Ich war total gefesselt von diesem Thriller und habe ihn fast in einem Rutsch und einer sehr schlaflosen Nacht durchgelesen. Das Ausgangsthema hat mich schon gepackt: wie kommt eine Durchschnittsfrau dazu, sich als Kokainschmugglerin zu verdingen? Bei Sonja war es die Sorge um ihren Sohn – kein Geld, kein Zuhause, ergo kein Umgangsrecht, dass war ihr wunder Punkt. Und da sie ungewöhnlich clever ist, und unerwartet viel Erfolg im „neuen Job“ hat, wird sie bald für die Organisation immer wichtiger und schmuggelt immer grössere Mengen. Allein der Ausstieg aus dem organisiertem Verbrechen ist schwer bis gar nicht möglich. Ich war gepackt und fand die Schilderungen des Milieus extrem lebensecht. Ich habe mit Sonja mitgefiebert, und das, auch wenn sie manchmal nicht wirklich sympathische Züge an den Tag gelegt hat. Aber andererseits – wer solche Dinge als Zwangskriminelle mitmacht, der verliert einige Illusionen, und wird ohne eine gewisse Kaltschnäuzigkeit nicht lange überleben. Von daher: die Figuren sind sehr, sehr gut gezeichnet und realitsnah. Dass die Sprache sehr flüssig und der Roman von Seite 1 an rasant zu lesen war, muss ich nicht mehr erwähnen?

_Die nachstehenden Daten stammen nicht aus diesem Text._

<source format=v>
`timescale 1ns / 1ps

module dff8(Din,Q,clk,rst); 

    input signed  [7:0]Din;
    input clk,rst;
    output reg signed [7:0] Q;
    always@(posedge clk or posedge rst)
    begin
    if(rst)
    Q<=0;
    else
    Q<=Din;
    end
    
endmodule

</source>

Spannend war auch der Einblick in den Finanzcrash und die Wirtschaftskriminalität, und interessant, wie die Autorin hier das Zusammenspiel zum organisiertem Verbrechen gewoben hat.

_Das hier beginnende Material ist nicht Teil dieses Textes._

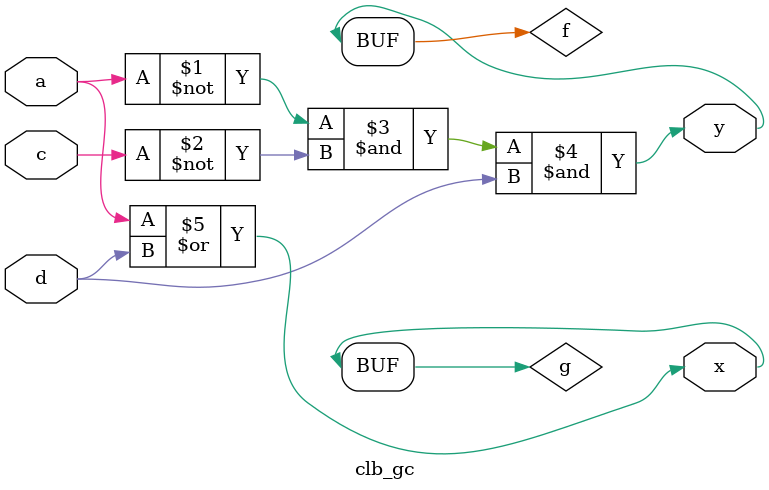
<source format=v>
module clb_gc(
	input a,
	input c,
	input d,
	output x,
	output y
);

	wire f, g;
	
	assign f = ~a & ~c & d;
	assign g = a | d;
	assign x = g;
	assign y = f;
	
endmodule

</source>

Ganz am Ende haben sich einige Dinge auf für mich unerwartete Weise gelöst. Sprich, der Spannungsbogen blieb bis ganz zum Schluss weit oben.

Und da es sich hier um den ersten Teil einer Trilogie handelt, ist eigentlich schon sicher: so happy ist das End vom ersten Band bestimmt nicht 😉!

Ich freue mich auf die nächsten Teile!